Machipongo, VA - United Poultry Concerns submitted Comments today challenging FDA's Egg Safety Plan. Far from being the "comprehensive plan" it claims to be, the provisional Plan ignores farm practices that scientists have identified as a major cause of Salmonella enteritidis in hens and their eggs.

Salmonella will continue to rage as long as the egg industry maintains the practice of starving hens for 5 to 14 or more days at a time. The practice, known as forced molting, is illegal in the UK and the European Union, and is not done in Canada. The Canadian Veterinary Medical Association issued a position statement this year condemning forced molting "involving deprivation of food and/or water" because "such deprivation is sufficiently severe to compromise animal welfare."

US Department of Agriculture studies have shown that the "traumatic physiological impact" of total food removal results in a significant increase in Salmonella infected hens and eggs.
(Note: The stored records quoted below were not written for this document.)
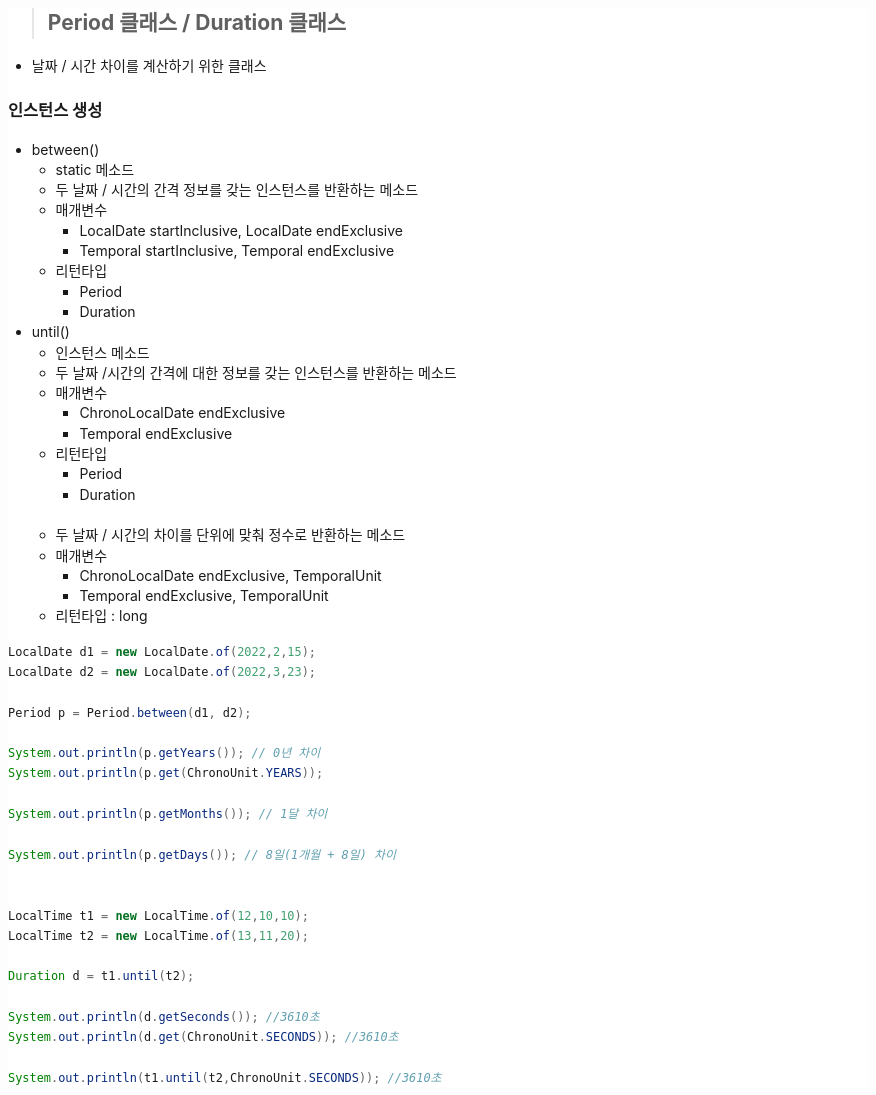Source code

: > ## Period 클래스 / Duration 클래스
* 날짜 / 시간 차이를 계산하기 위한 클래스

### 인스턴스 생성
* between()
  * static 메소드
  * 두 날짜 / 시간의 간격 정보를 갖는 인스턴스를 반환하는 메소드
  * 매개변수
    * LocalDate startInclusive, LocalDate endExclusive
    * Temporal startInclusive, Temporal endExclusive
  * 리턴타입
    * Period
    * Duration
* until()
  * 인스턴스 메소드
  * 두 날짜 /시간의 간격에 대한 정보를 갖는 인스턴스를 반환하는 메소드
  * 매개변수
    * ChronoLocalDate endExclusive
    * Temporal endExclusive
  * 리턴타입
    * Period
    * Duration<br><br>
  * 두 날짜 / 시간의 차이를 단위에 맞춰 정수로 반환하는 메소드
  * 매개변수
    * ChronoLocalDate endExclusive, TemporalUnit
    * Temporal endExclusive, TemporalUnit
  * 리턴타입 : long

```java
LocalDate d1 = new LocalDate.of(2022,2,15);
LocalDate d2 = new LocalDate.of(2022,3,23);

Period p = Period.between(d1, d2);

System.out.println(p.getYears()); // 0년 차이
System.out.println(p.get(ChronoUnit.YEARS));

System.out.println(p.getMonths()); // 1달 차이

System.out.println(p.getDays()); // 8일(1개월 + 8일) 차이


LocalTime t1 = new LocalTime.of(12,10,10);
LocalTime t2 = new LocalTime.of(13,11,20);

Duration d = t1.until(t2);

System.out.println(d.getSeconds()); //3610초
System.out.println(d.get(ChronoUnit.SECONDS)); //3610초

System.out.println(t1.until(t2,ChronoUnit.SECONDS)); //3610초
```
While unmolted hens have to ingest 50,000 Salmonellas to become infected, force-molted hens need fewer than 10.

The "Thinking Papers on Egg Safety" ignore the fact that the USDA and Pennsylvania Department of Agriculture conducted field studies of 31 flocks from May 1992 to May 1994 which showed that molted flocks "produced SE-positive eggs twice as frequently as non-molted flocks for a period up to 140 days"-4 1/2 months-following the forced molt.

Government scientists (Nicholas, et al.) say their studies "show that a prevalent industry procedure [forced molting] has a substantial effect on the severity of an SE infection." According to The Washington Post, April 30, "When hens are denied food, the researchers have found, their immune systems become weakened, leaving them more vulnerable to the salmonella bacteria."

United Poultry Concerns is calling upon the FDA and USDA's Food Safety & Inspection Service to include the elimination of forced molting as a critical component of their final National Standards for Egg Safety.